### Exercise
The answer is every line of the records that holds the word "confidentialité", copied in full.

[Data in this exercise Boundary: Start]

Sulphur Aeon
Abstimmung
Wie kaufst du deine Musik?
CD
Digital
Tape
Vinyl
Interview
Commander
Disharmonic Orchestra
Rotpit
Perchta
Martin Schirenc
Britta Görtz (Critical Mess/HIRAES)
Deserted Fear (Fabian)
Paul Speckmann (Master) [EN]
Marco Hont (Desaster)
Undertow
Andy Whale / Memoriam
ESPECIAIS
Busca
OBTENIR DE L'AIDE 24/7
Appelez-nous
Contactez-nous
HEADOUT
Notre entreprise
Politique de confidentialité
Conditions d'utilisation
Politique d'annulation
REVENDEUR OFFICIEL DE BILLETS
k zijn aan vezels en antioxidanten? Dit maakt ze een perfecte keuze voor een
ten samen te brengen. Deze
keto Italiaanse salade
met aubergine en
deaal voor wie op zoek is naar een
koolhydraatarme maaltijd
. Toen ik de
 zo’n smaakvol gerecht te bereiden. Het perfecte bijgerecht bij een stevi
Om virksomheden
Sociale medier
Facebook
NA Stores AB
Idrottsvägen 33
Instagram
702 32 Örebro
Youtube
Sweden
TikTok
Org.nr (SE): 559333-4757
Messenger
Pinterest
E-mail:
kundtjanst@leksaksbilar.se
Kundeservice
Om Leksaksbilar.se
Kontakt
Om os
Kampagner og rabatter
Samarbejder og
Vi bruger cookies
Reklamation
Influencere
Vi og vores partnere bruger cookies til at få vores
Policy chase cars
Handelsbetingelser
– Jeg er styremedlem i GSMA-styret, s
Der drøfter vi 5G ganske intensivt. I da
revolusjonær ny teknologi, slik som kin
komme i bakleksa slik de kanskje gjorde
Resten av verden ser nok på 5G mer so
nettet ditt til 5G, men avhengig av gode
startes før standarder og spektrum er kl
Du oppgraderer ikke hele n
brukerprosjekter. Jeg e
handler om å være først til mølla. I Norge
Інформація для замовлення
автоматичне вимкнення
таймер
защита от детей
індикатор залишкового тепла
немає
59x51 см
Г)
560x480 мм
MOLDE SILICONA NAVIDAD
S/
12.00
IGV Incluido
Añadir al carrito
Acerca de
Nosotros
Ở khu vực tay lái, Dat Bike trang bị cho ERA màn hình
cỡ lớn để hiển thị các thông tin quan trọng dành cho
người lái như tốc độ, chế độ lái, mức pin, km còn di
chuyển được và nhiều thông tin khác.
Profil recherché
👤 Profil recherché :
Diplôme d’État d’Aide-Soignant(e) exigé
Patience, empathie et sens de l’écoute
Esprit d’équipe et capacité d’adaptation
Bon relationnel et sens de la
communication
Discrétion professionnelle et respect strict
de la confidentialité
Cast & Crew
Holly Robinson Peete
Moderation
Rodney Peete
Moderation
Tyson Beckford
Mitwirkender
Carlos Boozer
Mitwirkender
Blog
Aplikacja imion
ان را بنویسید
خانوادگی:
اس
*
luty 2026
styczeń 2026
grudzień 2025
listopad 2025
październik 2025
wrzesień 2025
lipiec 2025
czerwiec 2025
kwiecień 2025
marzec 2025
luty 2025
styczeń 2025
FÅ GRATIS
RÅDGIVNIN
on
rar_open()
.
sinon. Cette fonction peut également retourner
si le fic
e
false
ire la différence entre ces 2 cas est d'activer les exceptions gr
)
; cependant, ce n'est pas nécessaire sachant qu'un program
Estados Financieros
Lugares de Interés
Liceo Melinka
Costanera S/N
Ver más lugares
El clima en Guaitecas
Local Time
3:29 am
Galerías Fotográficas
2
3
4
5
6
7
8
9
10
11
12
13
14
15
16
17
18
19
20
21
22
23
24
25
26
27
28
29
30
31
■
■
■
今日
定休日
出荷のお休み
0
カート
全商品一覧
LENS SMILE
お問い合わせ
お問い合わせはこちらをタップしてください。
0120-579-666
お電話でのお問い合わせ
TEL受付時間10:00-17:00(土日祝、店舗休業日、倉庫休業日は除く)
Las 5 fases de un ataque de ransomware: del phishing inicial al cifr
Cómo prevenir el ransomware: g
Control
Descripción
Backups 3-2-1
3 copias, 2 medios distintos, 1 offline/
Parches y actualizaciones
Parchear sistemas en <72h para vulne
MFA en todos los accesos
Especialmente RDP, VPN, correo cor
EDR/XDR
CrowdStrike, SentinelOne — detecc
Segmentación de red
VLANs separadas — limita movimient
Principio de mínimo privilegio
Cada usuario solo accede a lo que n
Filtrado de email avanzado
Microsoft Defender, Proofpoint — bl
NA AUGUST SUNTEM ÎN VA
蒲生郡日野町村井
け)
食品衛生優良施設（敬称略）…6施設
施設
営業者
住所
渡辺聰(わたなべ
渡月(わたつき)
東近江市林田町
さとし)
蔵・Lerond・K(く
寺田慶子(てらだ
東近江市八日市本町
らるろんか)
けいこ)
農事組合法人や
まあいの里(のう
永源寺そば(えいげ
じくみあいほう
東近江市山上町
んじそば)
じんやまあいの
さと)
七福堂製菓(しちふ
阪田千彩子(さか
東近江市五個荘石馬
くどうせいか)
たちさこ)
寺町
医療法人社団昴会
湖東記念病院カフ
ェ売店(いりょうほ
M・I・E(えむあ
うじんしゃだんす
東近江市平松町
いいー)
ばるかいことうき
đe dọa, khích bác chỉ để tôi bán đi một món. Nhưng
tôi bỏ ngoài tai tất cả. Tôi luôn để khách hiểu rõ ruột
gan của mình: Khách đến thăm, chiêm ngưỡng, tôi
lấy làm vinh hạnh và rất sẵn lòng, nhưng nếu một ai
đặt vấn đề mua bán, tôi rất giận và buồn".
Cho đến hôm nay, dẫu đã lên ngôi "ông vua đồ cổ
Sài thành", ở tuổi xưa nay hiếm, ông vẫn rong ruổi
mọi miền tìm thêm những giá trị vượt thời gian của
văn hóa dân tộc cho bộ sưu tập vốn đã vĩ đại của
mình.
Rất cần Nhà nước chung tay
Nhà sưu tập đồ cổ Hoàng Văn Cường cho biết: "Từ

[Data in this exercise Boundary: End]

### Written answer
Politique de confidentialité
de la confidentialité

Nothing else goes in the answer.